Beyond the Mixing of Politics & Religion


By William H. Willimon | April 1986
The Rev. William H. Willimon is Minister to the University and Professor of the Practice of Christian Ministry at Duke University in North Carolina. A United Methodist, he is the author or co-author of 20 books, and is an Editor-at-Large for both The Christian Century and the Wittenburg Door.

For some time now, most of us Christians have regarded it as axiomatic that Christians ought to “go public” with our moral agenda and vote, lobby, pressure, and march to change our society for the better. Today a wide array of Christian groups, from conservative and liberal Protestants to the Catholic bishops believe that the church must try to embody its ethical vision through legislation. Indeed, more and more Christians are “going pub­lic” with their moral agenda. The man who once left my congregation because he didn’t care for a preacher who “mixed politics with religion” is to­day a minority on both the Right and the Left.
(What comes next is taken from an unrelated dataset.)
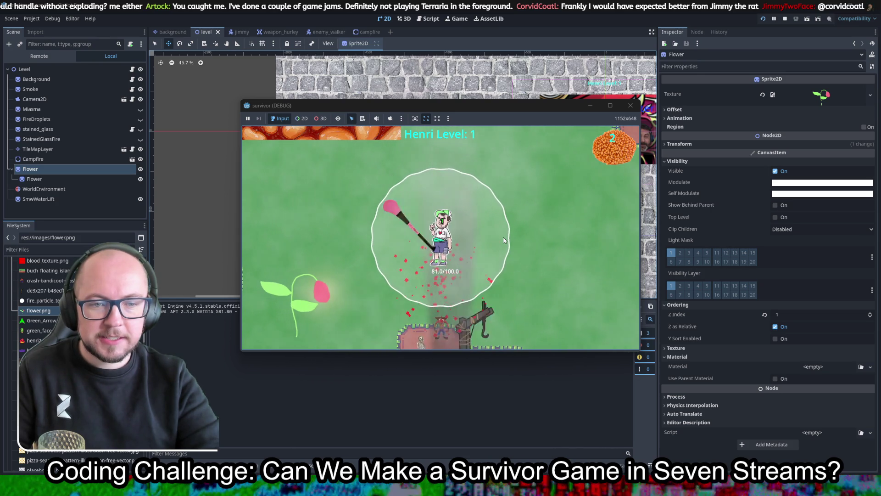
{"action": "key", "text": "s"}
{"action": "key", "text": "d"}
In the 1960s, liberal Christians organized for civil rights and peace. Then, somewhat to the liber­als’ surprise, conservative Christians found that two could play the game. Into the political arena enter­ed the Moral Majority of the 1980s, fighting for prayer in public schools and against abortion. “Foul,” cried liberal Christians, “What are they do­ing here?” Yet Jerry Falwell and his New Right were only doing what the Left did so well earlier — pushing a political program upon the body politic in the name of Jesus. Now we have two competing views of a just society both claiming to be “Chris­tian.” I can understand a politician’s dismay in wondering just what the Christian political pro­gram is.

Yet in the attempt, right or left, to involve the church in politics to form a better society, we have forgotten the church’s more profound politi­cal task, which is to be a better society. I’m not bothered that Christians are in politics. My prob­lem is that Christians are not usually in politics on our own terms, from the unique standpoint of peo­ple who are trying to follow Jesus Christ.
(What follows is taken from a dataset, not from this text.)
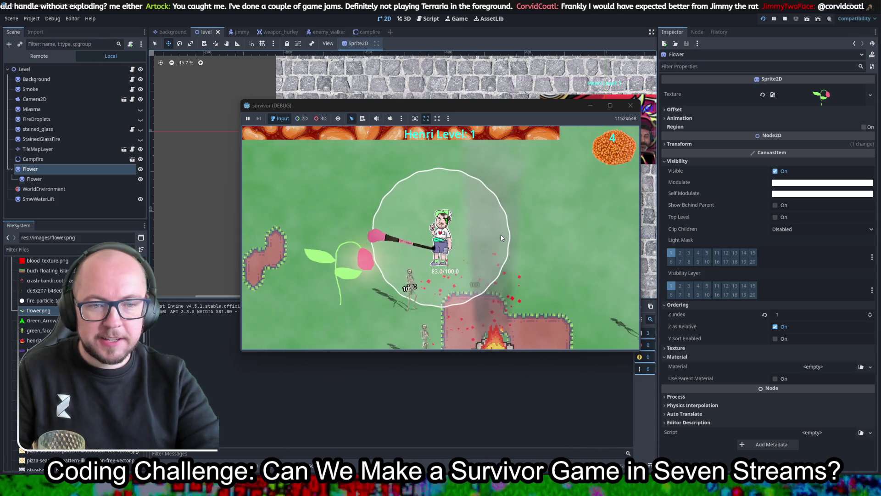
{"action": "key", "text": "w"}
We Americans are in a predicament that calls for more than minor tinkering with our political machinery. Plato said the function of politics is to help people be good. Public virtues such as kind­ness, mutual concern, and the common good are supposed to be fostered through politics. As George Will says, “Statecraft is soulcraft.”

Yet it is in this matter of public virtue that our own society has failed. We have produced a so­ciety renowned for productivity and consumption, a society that has given unprecedented freedom to its citizens. And yet, is our success our undoing?